▸ Exercise directions: Given these entries, repeat exactly the lines starting with the one that has "left front paw: (160, 482)" and going on through the one that has "neck: (417, 368)", both included, but none of the pictures.

▸ The data:
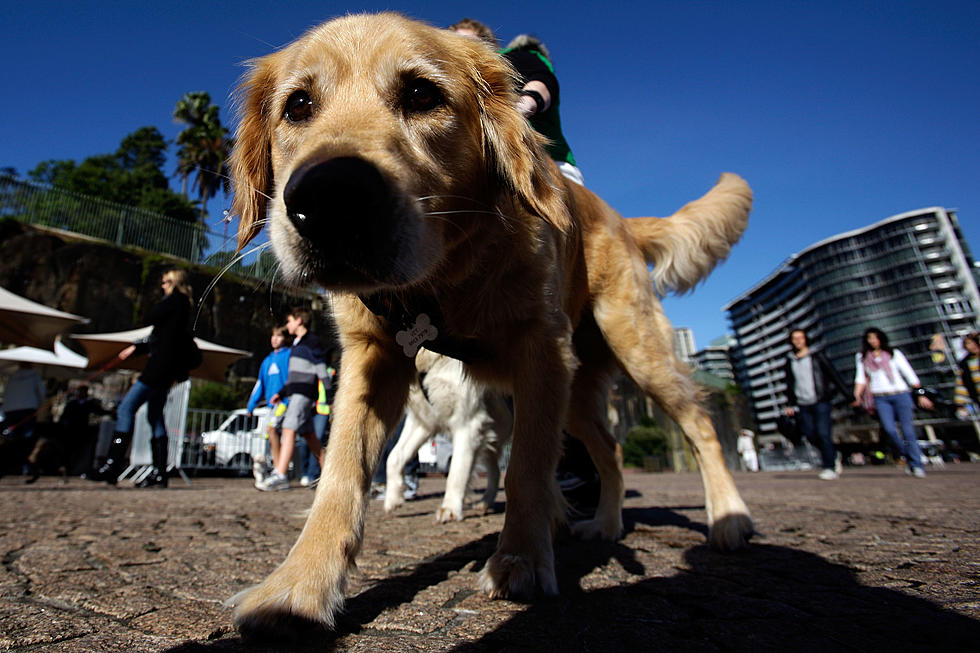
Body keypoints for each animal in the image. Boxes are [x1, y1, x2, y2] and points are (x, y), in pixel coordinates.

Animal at [384, 348, 512, 524]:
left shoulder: (468, 421)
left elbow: (456, 471)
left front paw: (450, 509)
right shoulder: (422, 421)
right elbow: (394, 456)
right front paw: (393, 498)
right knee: (495, 470)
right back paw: (484, 503)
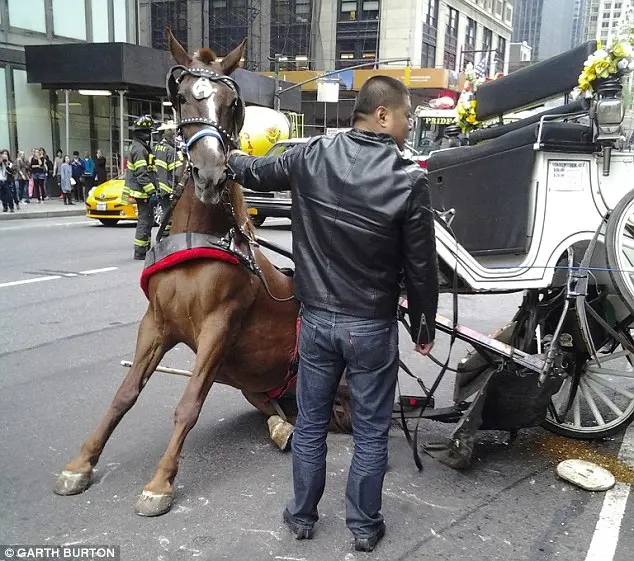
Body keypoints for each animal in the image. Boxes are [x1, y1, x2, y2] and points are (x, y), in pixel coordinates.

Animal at [53, 28, 348, 516]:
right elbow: (124, 394)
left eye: (234, 103)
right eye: (181, 98)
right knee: (271, 406)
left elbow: (188, 403)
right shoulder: (156, 323)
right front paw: (81, 463)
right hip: (252, 384)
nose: (211, 173)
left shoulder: (219, 325)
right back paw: (281, 427)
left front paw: (160, 482)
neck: (199, 239)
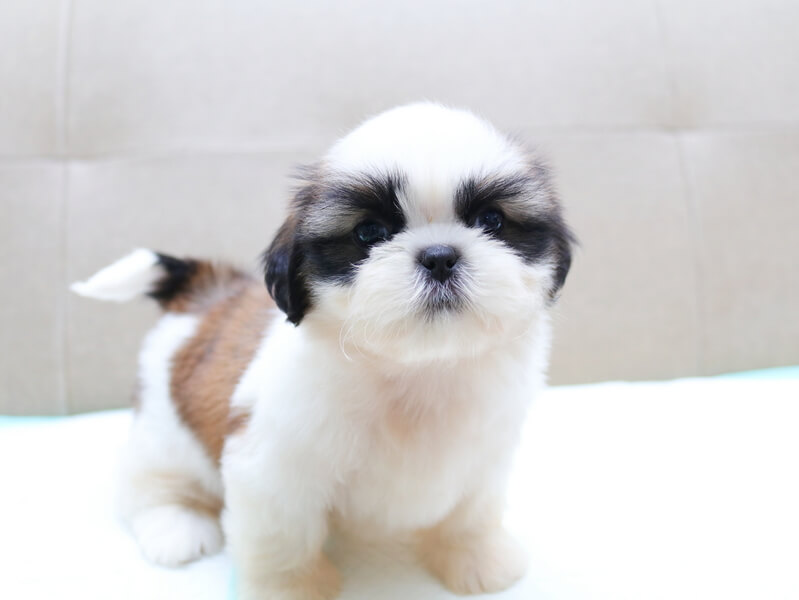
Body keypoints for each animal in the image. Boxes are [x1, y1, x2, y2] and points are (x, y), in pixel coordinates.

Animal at [72, 102, 574, 599]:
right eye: (369, 232)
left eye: (491, 221)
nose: (439, 255)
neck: (417, 368)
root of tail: (209, 293)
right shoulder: (272, 469)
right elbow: (283, 539)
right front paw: (291, 588)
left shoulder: (485, 457)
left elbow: (471, 512)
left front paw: (477, 558)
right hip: (165, 430)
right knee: (149, 481)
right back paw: (174, 523)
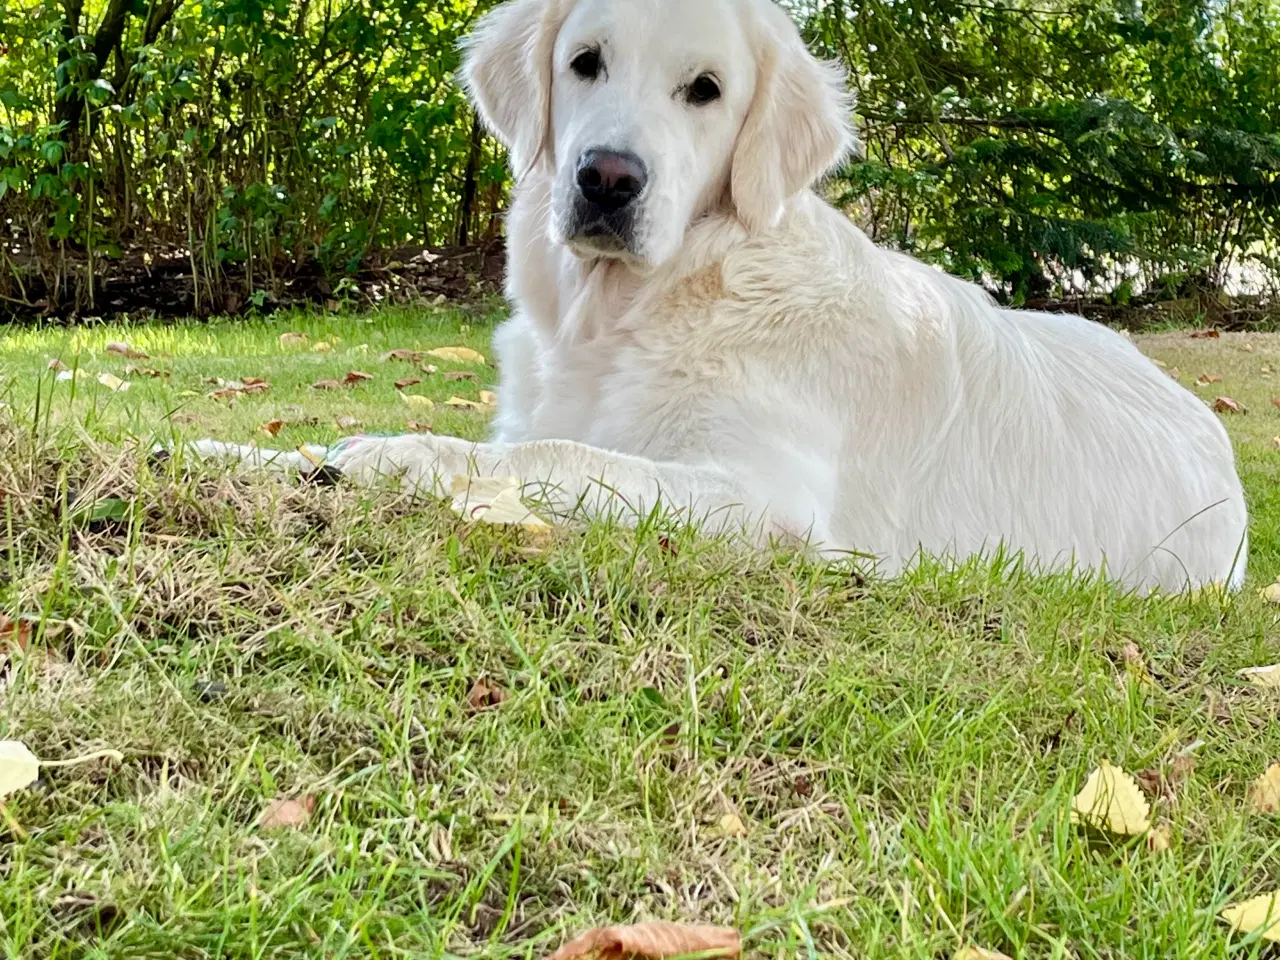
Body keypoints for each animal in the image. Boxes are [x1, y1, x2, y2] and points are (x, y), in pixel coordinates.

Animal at [180, 0, 1249, 593]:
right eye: (585, 62)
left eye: (706, 89)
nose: (608, 179)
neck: (634, 308)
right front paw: (218, 451)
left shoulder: (765, 496)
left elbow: (553, 454)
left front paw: (392, 457)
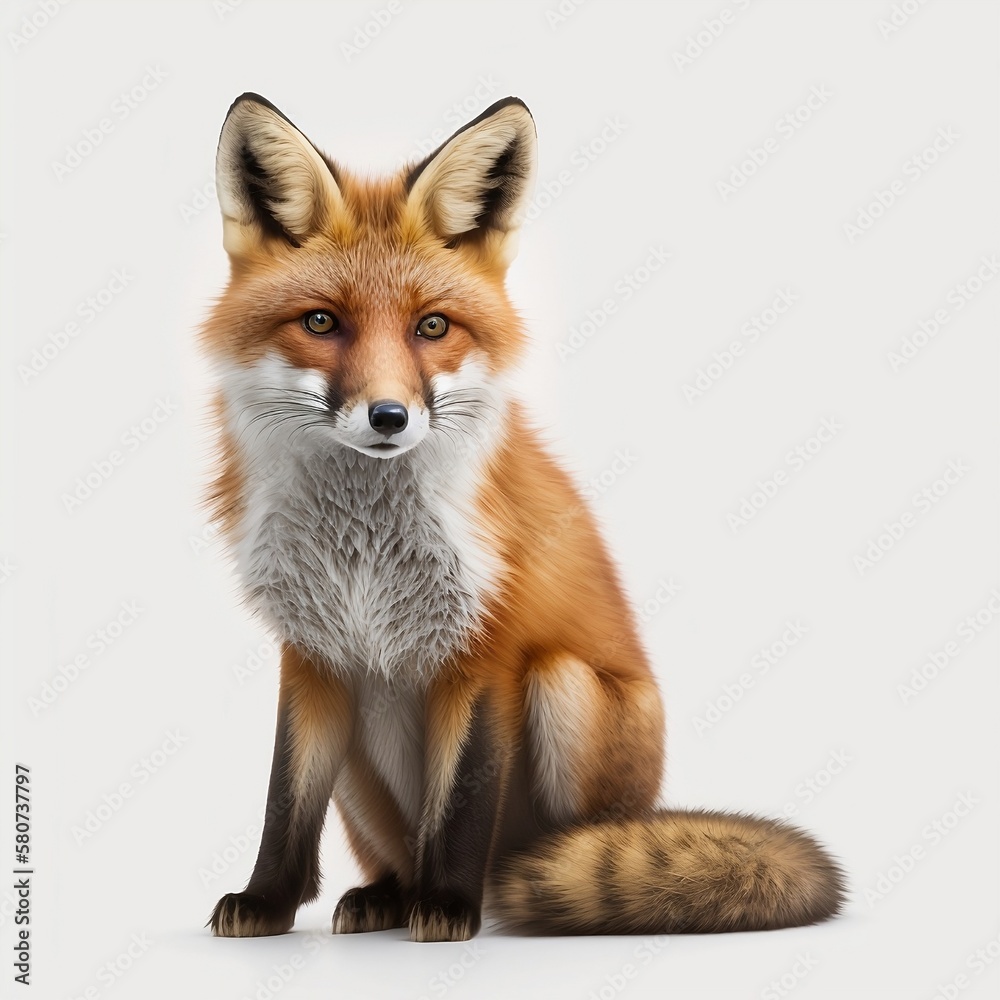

▸ Solution to the exercise:
left front paw: (160, 482)
neck: (199, 239)
Body keypoints for each animal in the image. Boxes are [x1, y1, x2, y2] and points are (x, y), in pixel coordinates.

Animal at [72, 102, 574, 599]:
right eye: (369, 232)
left eye: (491, 221)
nose: (439, 255)
neck: (417, 368)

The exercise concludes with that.